(Part of a data file)
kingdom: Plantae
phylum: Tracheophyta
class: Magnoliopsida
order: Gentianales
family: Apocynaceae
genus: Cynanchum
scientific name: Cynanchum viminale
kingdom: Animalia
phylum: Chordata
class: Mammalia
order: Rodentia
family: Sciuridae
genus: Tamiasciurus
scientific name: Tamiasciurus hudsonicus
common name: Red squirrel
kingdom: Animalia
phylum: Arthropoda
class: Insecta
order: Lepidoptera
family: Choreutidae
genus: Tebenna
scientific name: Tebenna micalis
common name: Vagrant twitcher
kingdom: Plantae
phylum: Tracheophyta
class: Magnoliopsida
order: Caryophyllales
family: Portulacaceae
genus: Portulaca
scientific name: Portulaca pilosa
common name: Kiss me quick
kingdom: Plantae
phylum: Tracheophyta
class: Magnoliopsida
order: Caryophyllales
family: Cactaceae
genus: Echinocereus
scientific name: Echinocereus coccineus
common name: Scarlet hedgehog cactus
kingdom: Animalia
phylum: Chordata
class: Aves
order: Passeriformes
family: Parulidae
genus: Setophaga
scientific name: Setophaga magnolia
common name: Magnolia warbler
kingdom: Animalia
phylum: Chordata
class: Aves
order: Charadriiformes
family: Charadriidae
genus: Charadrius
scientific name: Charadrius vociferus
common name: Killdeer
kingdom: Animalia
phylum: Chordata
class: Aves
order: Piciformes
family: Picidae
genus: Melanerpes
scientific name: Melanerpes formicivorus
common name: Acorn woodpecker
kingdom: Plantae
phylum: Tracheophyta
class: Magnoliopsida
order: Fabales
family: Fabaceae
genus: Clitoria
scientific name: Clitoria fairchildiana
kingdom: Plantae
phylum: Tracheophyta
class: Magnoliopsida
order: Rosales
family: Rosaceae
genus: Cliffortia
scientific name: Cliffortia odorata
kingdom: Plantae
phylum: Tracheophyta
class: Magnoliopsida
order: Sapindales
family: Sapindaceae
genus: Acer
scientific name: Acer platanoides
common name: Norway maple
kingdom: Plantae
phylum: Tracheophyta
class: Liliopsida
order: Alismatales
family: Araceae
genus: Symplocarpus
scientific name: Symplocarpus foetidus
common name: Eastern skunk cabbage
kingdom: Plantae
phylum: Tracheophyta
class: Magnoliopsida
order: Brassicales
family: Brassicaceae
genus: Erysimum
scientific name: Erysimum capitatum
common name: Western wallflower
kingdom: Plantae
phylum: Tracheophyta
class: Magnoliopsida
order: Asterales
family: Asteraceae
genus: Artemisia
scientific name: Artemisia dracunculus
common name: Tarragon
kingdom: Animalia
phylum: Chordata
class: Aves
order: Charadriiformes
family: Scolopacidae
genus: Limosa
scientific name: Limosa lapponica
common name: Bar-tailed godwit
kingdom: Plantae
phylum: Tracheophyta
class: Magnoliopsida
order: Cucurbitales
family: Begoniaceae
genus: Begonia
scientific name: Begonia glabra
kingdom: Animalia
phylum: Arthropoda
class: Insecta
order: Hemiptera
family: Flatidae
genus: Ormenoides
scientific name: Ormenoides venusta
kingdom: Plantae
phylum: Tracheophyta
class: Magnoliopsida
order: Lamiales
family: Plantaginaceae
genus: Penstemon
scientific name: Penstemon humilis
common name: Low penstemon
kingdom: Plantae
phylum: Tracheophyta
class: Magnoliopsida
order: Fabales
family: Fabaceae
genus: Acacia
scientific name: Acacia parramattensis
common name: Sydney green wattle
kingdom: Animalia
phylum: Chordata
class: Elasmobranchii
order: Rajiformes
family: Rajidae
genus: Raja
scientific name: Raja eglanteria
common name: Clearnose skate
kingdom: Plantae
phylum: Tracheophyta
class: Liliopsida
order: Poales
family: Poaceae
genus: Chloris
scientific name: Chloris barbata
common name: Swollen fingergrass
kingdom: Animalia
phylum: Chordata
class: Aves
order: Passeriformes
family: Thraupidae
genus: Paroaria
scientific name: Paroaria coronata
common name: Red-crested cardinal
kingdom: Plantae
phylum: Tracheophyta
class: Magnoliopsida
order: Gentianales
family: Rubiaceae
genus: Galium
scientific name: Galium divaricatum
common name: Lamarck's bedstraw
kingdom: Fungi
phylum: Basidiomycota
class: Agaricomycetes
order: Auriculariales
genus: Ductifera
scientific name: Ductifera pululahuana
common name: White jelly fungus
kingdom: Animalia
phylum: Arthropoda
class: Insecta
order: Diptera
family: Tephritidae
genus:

What is needed - Can you reproduce the data above line for line, without changing a single character?

Answer to this problem -
kingdom: Plantae
phylum: Tracheophyta
class: Magnoliopsida
order: Gentianales
family: Apocynaceae
genus: Cynanchum
scientific name: Cynanchum viminale
kingdom: Animalia
phylum: Chordata
class: Mammalia
order: Rodentia
family: Sciuridae
genus: Tamiasciurus
scientific name: Tamiasciurus hudsonicus
common name: Red squirrel
kingdom: Animalia
phylum: Arthropoda
class: Insecta
order: Lepidoptera
family: Choreutidae
genus: Tebenna
scientific name: Tebenna micalis
common name: Vagrant twitcher
kingdom: Plantae
phylum: Tracheophyta
class: Magnoliopsida
order: Caryophyllales
family: Portulacaceae
genus: Portulaca
scientific name: Portulaca pilosa
common name: Kiss me quick
kingdom: Plantae
phylum: Tracheophyta
class: Magnoliopsida
order: Caryophyllales
family: Cactaceae
genus: Echinocereus
scientific name: Echinocereus coccineus
common name: Scarlet hedgehog cactus
kingdom: Animalia
phylum: Chordata
class: Aves
order: Passeriformes
family: Parulidae
genus: Setophaga
scientific name: Setophaga magnolia
common name: Magnolia warbler
kingdom: Animalia
phylum: Chordata
class: Aves
order: Charadriiformes
family: Charadriidae
genus: Charadrius
scientific name: Charadrius vociferus
common name: Killdeer
kingdom: Animalia
phylum: Chordata
class: Aves
order: Piciformes
family: Picidae
genus: Melanerpes
scientific name: Melanerpes formicivorus
common name: Acorn woodpecker
kingdom: Plantae
phylum: Tracheophyta
class: Magnoliopsida
order: Fabales
family: Fabaceae
genus: Clitoria
scientific name: Clitoria fairchildiana
kingdom: Plantae
phylum: Tracheophyta
class: Magnoliopsida
order: Rosales
family: Rosaceae
genus: Cliffortia
scientific name: Cliffortia odorata
kingdom: Plantae
phylum: Tracheophyta
class: Magnoliopsida
order: Sapindales
family: Sapindaceae
genus: Acer
scientific name: Acer platanoides
common name: Norway maple
kingdom: Plantae
phylum: Tracheophyta
class: Liliopsida
order: Alismatales
family: Araceae
genus: Symplocarpus
scientific name: Symplocarpus foetidus
common name: Eastern skunk cabbage
kingdom: Plantae
phylum: Tracheophyta
class: Magnoliopsida
order: Brassicales
family: Brassicaceae
genus: Erysimum
scientific name: Erysimum capitatum
common name: Western wallflower
kingdom: Plantae
phylum: Tracheophyta
class: Magnoliopsida
order: Asterales
family: Asteraceae
genus: Artemisia
scientific name: Artemisia dracunculus
common name: Tarragon
kingdom: Animalia
phylum: Chordata
class: Aves
order: Charadriiformes
family: Scolopacidae
genus: Limosa
scientific name: Limosa lapponica
common name: Bar-tailed godwit
kingdom: Plantae
phylum: Tracheophyta
class: Magnoliopsida
order: Cucurbitales
family: Begoniaceae
genus: Begonia
scientific name: Begonia glabra
kingdom: Animalia
phylum: Arthropoda
class: Insecta
order: Hemiptera
family: Flatidae
genus: Ormenoides
scientific name: Ormenoides venusta
kingdom: Plantae
phylum: Tracheophyta
class: Magnoliopsida
order: Lamiales
family: Plantaginaceae
genus: Penstemon
scientific name: Penstemon humilis
common name: Low penstemon
kingdom: Plantae
phylum: Tracheophyta
class: Magnoliopsida
order: Fabales
family: Fabaceae
genus: Acacia
scientific name: Acacia parramattensis
common name: Sydney green wattle
kingdom: Animalia
phylum: Chordata
class: Elasmobranchii
order: Rajiformes
family: Rajidae
genus: Raja
scientific name: Raja eglanteria
common name: Clearnose skate
kingdom: Plantae
phylum: Tracheophyta
class: Liliopsida
order: Poales
family: Poaceae
genus: Chloris
scientific name: Chloris barbata
common name: Swollen fingergrass
kingdom: Animalia
phylum: Chordata
class: Aves
order: Passeriformes
family: Thraupidae
genus: Paroaria
scientific name: Paroaria coronata
common name: Red-crested cardinal
kingdom: Plantae
phylum: Tracheophyta
class: Magnoliopsida
order: Gentianales
family: Rubiaceae
genus: Galium
scientific name: Galium divaricatum
common name: Lamarck's bedstraw
kingdom: Fungi
phylum: Basidiomycota
class: Agaricomycetes
order: Auriculariales
genus: Ductifera
scientific name: Ductifera pululahuana
common name: White jelly fungus
kingdom: Animalia
phylum: Arthropoda
class: Insecta
order: Diptera
family: Tephritidae
genus:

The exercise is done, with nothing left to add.